Les eaux courantes, produites par une petite rivière ou ruisseau, forment des pièces d'eau et des canaux très-vivants.

Les eaux vives et roulantes sont celles qui coulent rapidement d'une source abondante, et que leur extrême fraicheur rend peu propres à la boisson.

Celles qui fournissent aux jets d'eau sont appelées forcées ; elles se confondent avec les jaillissantes.

Les eaux dormantes, par leur peu de mouvement sujettes pendant l'été à exhaler de mauvaises odeurs, sont peu estimées.

On appelle eaux folles, des pleurs de terre qui produisent peu d'eau, et sont regardées comme de fausses sources qui tarissent dans les moindres chaleurs.

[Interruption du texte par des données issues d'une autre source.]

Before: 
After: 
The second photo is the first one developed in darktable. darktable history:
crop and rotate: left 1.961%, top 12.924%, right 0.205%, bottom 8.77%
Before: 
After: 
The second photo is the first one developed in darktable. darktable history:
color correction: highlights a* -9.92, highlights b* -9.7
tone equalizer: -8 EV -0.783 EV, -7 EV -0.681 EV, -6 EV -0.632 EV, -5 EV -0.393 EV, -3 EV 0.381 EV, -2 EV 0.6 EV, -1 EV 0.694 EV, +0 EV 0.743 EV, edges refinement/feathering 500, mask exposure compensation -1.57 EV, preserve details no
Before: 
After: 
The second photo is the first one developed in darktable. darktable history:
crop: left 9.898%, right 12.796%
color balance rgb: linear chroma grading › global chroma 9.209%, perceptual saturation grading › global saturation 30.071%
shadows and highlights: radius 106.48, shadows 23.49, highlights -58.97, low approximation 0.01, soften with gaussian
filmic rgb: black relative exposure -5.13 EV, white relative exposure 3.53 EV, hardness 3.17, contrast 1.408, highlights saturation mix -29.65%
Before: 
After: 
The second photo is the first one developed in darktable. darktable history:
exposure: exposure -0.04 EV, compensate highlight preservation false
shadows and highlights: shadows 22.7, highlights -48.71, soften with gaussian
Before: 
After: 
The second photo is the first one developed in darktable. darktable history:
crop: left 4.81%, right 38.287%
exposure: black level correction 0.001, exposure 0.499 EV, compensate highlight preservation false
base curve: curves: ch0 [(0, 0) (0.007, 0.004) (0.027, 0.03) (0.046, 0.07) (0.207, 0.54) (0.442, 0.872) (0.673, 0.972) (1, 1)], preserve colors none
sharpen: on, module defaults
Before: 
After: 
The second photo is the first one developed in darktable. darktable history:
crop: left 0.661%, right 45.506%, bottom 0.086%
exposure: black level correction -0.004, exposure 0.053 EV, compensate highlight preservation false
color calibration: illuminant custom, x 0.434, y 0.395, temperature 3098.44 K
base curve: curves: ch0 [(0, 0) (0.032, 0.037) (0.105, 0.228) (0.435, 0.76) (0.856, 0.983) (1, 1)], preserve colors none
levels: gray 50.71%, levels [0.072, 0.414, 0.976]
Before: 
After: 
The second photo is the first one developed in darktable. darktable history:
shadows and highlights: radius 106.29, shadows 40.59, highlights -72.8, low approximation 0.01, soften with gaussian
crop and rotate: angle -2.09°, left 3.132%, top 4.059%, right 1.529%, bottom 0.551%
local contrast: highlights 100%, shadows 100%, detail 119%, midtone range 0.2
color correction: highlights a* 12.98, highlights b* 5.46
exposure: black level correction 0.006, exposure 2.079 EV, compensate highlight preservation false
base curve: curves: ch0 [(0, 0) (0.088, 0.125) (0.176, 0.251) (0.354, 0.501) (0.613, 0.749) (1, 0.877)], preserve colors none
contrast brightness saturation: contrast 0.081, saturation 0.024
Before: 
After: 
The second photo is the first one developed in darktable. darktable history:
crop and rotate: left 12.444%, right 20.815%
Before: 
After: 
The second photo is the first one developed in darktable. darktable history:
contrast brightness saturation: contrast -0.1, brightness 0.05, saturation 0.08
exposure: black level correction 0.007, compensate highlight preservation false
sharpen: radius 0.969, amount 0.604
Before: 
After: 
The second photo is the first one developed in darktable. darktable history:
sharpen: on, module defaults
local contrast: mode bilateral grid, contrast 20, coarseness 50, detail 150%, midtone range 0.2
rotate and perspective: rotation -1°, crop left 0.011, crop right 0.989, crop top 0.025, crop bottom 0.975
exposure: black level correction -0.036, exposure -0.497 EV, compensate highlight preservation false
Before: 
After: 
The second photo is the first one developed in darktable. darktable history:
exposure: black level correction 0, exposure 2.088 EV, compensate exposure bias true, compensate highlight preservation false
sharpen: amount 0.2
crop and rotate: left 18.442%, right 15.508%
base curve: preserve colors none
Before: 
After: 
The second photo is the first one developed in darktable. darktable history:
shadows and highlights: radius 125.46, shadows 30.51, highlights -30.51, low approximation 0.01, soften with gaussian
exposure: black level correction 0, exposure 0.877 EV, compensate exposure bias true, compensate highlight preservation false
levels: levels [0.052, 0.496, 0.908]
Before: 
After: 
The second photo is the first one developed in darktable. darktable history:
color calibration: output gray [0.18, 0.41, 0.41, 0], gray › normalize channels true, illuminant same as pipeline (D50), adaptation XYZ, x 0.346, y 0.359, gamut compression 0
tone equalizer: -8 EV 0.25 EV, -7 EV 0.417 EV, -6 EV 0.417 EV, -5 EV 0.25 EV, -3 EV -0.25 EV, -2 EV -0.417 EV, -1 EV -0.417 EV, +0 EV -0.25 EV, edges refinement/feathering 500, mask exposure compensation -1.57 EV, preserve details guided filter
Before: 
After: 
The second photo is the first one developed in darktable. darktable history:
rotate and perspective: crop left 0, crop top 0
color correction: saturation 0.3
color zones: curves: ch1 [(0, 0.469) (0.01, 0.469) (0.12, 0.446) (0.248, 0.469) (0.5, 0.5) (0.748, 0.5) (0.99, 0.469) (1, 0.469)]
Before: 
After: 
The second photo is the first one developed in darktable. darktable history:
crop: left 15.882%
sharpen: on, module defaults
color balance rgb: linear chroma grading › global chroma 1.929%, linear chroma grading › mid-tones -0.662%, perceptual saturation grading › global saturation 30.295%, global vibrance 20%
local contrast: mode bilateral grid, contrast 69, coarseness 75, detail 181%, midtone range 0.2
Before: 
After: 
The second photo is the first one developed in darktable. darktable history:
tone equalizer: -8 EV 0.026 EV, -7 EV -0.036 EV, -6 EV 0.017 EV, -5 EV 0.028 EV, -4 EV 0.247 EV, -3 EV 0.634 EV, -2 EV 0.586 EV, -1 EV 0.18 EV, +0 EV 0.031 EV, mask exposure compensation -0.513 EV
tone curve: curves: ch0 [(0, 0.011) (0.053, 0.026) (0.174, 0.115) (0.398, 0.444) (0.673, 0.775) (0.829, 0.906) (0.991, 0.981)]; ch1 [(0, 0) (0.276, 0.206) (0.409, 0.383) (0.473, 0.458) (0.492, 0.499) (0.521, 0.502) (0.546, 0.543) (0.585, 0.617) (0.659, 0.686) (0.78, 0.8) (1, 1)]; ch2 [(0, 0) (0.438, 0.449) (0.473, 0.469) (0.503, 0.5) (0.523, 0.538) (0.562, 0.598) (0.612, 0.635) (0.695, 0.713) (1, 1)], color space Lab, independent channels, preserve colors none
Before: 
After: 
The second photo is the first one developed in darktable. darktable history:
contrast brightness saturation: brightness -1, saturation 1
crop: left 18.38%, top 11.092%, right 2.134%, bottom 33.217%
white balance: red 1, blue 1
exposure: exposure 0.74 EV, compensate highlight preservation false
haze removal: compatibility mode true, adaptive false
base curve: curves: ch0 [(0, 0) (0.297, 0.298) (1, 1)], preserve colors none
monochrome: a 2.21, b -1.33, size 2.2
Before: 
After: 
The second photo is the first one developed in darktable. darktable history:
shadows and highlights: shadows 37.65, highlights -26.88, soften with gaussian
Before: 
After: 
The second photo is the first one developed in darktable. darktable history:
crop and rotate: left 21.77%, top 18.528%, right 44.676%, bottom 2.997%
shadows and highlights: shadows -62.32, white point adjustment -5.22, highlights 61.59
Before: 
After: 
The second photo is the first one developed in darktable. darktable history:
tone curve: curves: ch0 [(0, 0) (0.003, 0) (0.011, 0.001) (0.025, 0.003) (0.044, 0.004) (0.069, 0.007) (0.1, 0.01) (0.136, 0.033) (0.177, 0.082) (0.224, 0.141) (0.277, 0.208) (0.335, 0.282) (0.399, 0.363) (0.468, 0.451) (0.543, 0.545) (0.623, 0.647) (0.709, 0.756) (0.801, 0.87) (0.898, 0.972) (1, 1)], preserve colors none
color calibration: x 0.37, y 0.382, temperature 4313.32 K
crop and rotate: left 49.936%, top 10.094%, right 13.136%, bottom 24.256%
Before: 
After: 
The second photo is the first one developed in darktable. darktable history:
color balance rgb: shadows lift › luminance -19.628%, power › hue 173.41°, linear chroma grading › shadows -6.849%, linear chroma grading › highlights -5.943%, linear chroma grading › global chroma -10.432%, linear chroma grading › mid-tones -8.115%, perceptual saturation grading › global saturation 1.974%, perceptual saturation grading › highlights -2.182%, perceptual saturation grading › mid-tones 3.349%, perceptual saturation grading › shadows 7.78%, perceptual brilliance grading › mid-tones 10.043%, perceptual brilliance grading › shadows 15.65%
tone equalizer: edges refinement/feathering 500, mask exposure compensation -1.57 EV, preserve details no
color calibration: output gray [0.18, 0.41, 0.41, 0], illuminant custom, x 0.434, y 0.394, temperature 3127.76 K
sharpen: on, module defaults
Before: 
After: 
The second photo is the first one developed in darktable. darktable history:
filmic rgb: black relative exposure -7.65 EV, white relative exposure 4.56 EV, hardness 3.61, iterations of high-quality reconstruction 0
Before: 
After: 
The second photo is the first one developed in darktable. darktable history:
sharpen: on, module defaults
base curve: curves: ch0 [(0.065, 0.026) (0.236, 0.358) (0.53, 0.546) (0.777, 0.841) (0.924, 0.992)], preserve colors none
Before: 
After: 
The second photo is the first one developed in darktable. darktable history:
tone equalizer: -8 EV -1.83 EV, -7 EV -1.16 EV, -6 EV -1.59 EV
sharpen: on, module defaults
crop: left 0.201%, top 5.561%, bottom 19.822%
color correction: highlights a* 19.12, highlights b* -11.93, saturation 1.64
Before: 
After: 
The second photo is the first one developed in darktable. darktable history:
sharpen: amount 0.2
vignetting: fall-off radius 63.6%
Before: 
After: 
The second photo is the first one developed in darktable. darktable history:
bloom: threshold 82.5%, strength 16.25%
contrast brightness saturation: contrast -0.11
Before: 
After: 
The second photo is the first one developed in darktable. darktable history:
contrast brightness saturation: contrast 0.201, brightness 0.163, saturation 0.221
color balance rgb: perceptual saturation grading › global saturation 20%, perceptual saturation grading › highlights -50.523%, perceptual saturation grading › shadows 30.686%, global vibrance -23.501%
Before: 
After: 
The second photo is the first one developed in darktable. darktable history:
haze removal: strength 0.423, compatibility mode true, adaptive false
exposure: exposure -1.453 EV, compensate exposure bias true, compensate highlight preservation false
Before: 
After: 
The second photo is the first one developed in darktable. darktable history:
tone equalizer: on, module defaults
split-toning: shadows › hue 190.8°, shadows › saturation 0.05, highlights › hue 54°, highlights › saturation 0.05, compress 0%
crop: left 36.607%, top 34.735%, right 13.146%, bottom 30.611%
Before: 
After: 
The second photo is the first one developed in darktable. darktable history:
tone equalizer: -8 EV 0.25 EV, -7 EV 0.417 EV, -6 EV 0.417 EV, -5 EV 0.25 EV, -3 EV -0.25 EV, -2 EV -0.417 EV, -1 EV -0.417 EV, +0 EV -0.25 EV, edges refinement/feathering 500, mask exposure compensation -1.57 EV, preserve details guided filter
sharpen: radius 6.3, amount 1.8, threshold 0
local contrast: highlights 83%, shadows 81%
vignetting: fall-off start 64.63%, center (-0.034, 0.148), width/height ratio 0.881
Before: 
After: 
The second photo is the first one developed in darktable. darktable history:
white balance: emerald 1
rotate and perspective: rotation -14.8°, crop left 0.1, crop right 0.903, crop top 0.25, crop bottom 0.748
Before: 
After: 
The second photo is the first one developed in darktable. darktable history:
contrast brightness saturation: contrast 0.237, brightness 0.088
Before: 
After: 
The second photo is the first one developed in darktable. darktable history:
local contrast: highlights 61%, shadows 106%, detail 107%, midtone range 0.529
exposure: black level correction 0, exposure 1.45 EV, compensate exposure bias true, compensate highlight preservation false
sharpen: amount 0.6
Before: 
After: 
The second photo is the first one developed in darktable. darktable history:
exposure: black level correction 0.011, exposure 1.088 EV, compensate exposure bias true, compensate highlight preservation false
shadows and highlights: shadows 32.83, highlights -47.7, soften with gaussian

Les eaux de pluie ou de ravine sont les plus legeres de toutes ; elles ne sont pas les plus claires, mais elles se clarifient et s'épurent dans les citernes et les étangs qu'elles fournissent " Théorie et pratique du Jardinage, pag. 323. Voyez HYDRAULIQUES, DEPENSE, etc. (K)

EAU, (Jardinage) L'eau ne sera point ici considérée comme élément, mais par rapport à sa bonne qualité pour la conservation des plantes et de la santé.

Elle doit être transparente, légère, insipide : on l'éprouve avec la noix de galle ; et on observera qu'el le mousse avec le savon, et ne laisse aucune tache sur une assiette bien nette.

Par rapport au jardinage, il faut expérimenter si les légumes y cuisent facilement ; il y a de certaines qualités d'eau, où ils durcissent plutôt que de cuire.

On doit encore en consulter le gout, eu égard aux fruits, étant certain qu'ils conservent, ainsi que les légumes, celui que l'eau y a communiqué, en se filtrant à-travers les terres.

Dans le cas où les sources et l'eau de rivière manquent, on a recours aux eaux de pluie ramassées dans des citernes : elle est la plus légère, et imprégnée du nitre de l'air : elle est plus féconde et plus pure.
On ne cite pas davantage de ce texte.